Personal details
- Born: Aaron Rosenbaum Selber Jr. December 13, 1927 Shreveport, Louisiana, US
- Died: August 13, 2013 (aged 85)
- Resting place: Forest Park Cemetery in Shreveport
- Spouse: Peggy Burkenroad
- Alma mater: Tulane University; Washington University in St. Louis School of Retailing;
- Occupation: Businessman

Military service
- Branch/service: United States Army Air Forces Strategic Air Command

= Aaron Selber Jr. =

American businessman

Aaron Rosenbaum Selber Jr. (December 13, 1927 – August 13, 2013) was an American businessman, the last president of the former Selber Bros. department store chain, and a philanthropist from Shreveport, the largest city in the northern portion of the U.S. state of Louisiana.

==Background==

Selber was a son of a Jewish couple, Aaron R. Selber Sr. and the former Frances Dreyfuss. While growing up during the Great Depression, Selber developed his work ethic early, delivering the since defunct Shreveport Journal newspaper, selling the Saturday Evening Post, and servicing vending machines while attending elementary and junior high school at the private Southfield School and high school at the public C. E. Byrd, both in his native Shreveport. Selber graduated from Southfield School in 1940, one of the first graduates of the institution located at 1100 Southfield Road; in 2011, he was inducted into the Southfield Hall of Fame.

Selber enrolled at Tulane University in New Orleans for one year before he joined the United States Army Air Forces, in which he gained top secret clearance in the electronics section of the Strategic Air Command. After his military duty, Selber attended the School of Retailing at Washington University in St. Louis, Missouri. He then returned to Tulane where he graduated in 1950 with a Bachelor of Business Administration degree. He was subsequently inducted into the Paul Tulane Society.

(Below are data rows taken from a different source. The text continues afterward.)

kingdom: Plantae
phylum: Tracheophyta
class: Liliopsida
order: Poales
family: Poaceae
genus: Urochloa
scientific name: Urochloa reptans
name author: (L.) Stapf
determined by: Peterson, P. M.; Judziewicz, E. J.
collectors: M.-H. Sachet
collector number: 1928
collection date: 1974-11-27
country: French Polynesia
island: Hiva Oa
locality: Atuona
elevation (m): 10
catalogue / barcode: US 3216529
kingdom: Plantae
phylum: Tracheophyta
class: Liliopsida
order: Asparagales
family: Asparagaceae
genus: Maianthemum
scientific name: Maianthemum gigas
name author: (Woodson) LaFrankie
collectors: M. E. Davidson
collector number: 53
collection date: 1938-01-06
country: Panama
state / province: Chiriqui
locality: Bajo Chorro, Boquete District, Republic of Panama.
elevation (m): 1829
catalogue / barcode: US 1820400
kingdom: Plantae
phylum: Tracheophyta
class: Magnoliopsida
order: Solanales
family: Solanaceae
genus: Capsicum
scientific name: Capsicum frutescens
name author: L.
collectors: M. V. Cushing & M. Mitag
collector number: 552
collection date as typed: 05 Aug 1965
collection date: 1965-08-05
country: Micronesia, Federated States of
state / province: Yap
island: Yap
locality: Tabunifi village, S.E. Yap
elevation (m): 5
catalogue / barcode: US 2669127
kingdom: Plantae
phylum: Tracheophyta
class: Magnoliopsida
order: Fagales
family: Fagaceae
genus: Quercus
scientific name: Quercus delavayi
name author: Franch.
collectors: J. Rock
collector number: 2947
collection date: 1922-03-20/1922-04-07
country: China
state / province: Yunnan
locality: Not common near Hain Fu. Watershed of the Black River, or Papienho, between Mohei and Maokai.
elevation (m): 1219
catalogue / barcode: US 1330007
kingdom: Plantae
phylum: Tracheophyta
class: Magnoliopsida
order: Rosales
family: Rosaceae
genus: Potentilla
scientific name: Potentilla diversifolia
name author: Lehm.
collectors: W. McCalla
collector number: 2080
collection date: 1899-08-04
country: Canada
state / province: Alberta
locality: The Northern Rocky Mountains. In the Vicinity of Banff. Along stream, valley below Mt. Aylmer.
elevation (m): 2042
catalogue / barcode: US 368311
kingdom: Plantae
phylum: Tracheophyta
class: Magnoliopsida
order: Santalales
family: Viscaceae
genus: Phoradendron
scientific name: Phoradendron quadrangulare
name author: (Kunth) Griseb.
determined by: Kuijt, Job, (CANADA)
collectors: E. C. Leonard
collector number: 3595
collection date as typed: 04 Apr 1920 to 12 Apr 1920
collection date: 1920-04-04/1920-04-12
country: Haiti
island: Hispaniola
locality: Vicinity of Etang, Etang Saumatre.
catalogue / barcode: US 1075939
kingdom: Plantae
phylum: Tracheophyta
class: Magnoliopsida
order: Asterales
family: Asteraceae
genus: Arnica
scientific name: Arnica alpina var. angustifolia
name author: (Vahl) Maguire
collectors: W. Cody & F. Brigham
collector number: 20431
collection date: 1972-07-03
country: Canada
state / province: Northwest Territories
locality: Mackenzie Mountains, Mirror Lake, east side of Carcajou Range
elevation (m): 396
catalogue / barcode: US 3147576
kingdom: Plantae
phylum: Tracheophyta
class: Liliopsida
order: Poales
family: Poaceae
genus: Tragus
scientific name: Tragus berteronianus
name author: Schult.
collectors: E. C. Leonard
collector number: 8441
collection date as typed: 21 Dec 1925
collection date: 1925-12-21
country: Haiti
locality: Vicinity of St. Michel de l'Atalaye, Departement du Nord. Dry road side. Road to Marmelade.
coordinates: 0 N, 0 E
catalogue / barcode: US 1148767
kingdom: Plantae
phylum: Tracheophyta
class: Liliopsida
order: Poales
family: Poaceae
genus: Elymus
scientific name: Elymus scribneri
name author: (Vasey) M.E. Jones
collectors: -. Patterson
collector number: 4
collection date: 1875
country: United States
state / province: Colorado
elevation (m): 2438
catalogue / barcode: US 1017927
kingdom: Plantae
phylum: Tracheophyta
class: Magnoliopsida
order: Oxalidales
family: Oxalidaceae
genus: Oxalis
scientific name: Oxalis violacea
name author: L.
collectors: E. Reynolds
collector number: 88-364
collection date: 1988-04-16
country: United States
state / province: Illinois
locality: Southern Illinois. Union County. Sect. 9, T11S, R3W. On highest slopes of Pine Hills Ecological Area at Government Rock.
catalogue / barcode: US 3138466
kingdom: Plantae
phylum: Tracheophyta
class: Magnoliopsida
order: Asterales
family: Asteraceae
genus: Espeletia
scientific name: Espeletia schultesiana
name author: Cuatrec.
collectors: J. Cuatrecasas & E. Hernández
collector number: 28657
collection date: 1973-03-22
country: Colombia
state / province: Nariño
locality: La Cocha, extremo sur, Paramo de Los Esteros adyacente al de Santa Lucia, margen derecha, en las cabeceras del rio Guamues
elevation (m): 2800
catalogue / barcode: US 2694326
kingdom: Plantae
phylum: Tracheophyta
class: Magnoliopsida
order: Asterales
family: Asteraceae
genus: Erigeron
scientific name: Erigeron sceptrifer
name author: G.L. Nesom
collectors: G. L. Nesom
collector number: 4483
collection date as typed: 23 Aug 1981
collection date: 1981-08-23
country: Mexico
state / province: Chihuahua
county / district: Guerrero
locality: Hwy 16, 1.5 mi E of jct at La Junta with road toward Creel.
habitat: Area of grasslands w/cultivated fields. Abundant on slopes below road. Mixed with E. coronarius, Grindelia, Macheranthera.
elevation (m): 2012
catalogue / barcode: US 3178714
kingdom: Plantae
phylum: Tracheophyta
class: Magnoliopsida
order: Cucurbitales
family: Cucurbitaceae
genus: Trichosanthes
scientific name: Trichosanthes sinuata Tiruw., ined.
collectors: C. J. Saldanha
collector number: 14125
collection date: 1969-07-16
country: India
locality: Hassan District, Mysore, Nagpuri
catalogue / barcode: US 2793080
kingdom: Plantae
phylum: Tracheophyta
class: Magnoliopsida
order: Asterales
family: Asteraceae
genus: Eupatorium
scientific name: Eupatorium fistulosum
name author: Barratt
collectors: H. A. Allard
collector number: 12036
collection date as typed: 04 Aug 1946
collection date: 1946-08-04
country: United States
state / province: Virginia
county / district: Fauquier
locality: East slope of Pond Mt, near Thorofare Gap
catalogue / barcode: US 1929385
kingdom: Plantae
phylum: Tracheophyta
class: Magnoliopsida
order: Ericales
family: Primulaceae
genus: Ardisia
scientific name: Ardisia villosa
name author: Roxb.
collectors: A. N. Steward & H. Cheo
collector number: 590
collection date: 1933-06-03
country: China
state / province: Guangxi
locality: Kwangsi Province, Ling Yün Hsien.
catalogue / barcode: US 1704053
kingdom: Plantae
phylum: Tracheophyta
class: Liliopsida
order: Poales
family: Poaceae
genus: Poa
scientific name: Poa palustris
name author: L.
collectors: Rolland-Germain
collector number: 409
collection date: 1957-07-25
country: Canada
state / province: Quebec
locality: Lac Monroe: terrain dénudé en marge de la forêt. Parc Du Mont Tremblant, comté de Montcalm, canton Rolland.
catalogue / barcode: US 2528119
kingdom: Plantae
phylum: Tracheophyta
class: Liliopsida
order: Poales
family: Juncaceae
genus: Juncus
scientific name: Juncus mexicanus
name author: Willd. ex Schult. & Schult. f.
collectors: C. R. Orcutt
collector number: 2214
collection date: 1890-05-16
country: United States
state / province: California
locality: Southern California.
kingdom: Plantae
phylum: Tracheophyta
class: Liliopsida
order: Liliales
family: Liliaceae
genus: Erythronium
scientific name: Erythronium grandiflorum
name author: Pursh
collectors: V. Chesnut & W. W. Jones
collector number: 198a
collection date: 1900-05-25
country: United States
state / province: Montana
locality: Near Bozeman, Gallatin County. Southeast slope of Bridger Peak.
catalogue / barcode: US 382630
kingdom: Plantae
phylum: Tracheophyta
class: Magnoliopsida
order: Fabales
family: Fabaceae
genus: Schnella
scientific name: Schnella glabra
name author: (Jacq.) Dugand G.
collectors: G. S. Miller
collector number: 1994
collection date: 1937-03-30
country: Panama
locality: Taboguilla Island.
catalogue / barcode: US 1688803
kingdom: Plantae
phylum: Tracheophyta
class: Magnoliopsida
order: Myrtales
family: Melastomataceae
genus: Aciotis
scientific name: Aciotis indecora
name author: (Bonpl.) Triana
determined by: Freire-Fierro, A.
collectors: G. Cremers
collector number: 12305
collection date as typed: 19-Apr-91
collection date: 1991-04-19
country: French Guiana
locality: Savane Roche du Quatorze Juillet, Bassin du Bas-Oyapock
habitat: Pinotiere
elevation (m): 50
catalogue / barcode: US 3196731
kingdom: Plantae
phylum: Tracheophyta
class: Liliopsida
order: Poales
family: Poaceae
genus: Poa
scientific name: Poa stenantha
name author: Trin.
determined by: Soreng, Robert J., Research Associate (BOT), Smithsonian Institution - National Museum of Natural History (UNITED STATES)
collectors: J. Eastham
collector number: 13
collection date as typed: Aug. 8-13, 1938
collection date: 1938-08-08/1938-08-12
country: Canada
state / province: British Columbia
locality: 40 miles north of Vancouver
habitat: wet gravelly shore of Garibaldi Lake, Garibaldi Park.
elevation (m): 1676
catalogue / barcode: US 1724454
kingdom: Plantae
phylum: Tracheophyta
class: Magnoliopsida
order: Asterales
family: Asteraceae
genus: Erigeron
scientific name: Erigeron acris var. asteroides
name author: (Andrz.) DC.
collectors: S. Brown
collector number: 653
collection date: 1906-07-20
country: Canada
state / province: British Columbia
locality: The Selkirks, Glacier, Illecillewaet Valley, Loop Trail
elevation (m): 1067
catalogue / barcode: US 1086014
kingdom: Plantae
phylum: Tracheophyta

At Tulane, Selber met his future wife, the former Peggy Burkenroad. She was a board member of the Meadows Museum of Art at Centenary and the Sci-Port Discovery Center in Shreveport. Like her husband, Peggy Selber was a generous philanthropist, an artist, and a golfer who won multiple championships.

==Career==

Selber returned to Shreveport to work in the family retail clothing business. Under his leadership as the company president, Selber Bros. became a regional department store chain with outlets in Louisiana and Texas. The first store was established in 1907 at 227 Texas Avenue in downtown Shreveport by Selber's grandfather, Charles Selber. In addition to Aaron Sr., there were three other Selber brothers, the uncles of Aaron Selber Jr. – Isadore, Louis, and Mandel Charles Selber. Hence three of the four Selber Brothers died in the nine-month period between December 1967 and August 1968.

Following the sale in 1988 of Selber Bros. to Dillard's Department Stores, Aaron Selber Jr. became for the remainder of his life an investor: "Cash rather than merchandise became my inventory." Selbert attributed his optimistic business philosophy to the influence upon him from his father, his father-in-law William Burkenroad, and Jacob Aron, Burkenroad's business partner in New York City. The senior Aaron Selber had limited higher education, having attended a business college, but he possessed an uncanny grasp of human nature. Billy Burkenroad made his fortune in the coffee business with Jacob Aron, and like the Selbers was a generous philanthropist. In 1978, Burkenroad switched the focus entirely of the J. Aron Company from years of coffee importation to the trading of commodities.

Selber was a member of the National Retail Merchants and the Specialty Retail Stores associations. Aaron Selber, with his wife Peggy, was a large donor to many nonprofit organizations in both Shreveport and New Orleans. They established the Aaron or Peggy Selber Foundation in Shreveport and the Aaron and Peggy Selber Family Donor Advised Fund within the New Orleans Community Foundation. Selber was a former chairman of the board of the Blue Cross Blue Shield Association of Louisiana. He was a director of Commercial National Bank at 333 Texas Avenue in Shreveport and a president of the Shreveport Jaycees and later the Chamber of Commerce. He was president of his alma mater, Southfield School, Goodwill Industries, and the Holiday in Dixie spring festival. He was a board member of Louisiana State University Health Sciences Center Shreveport, the Norwela Council of Boy Scouts of America, the American Red Cross, the Louisiana State Fair, YMCA, United Way, and the college football post-Christmas Independence Bowl, The Selbers were members of the B'nai Zion Congregation.

==Death and family==

Selber died in 2013 at the age of eighty-five at his Shreveport home of congestive heart failure. His motto was "Live your life in a wonderful way!" He was a member of the B'nai Zion Congregation in Shreveport. There are four Selber daughters, Patty Selber Newton and husband Carl of Baton Rouge, Pam Selber of Newport Beach, California, Polly Selber Gleichenhaus and husband Barry of Denver, Colorado, and Penny Selber Autenreith and husband Robert of New Orleans. Horace Ladymon, owner of the former Beall-Ladymon Corporation, was among Selber's honorary pallbearers.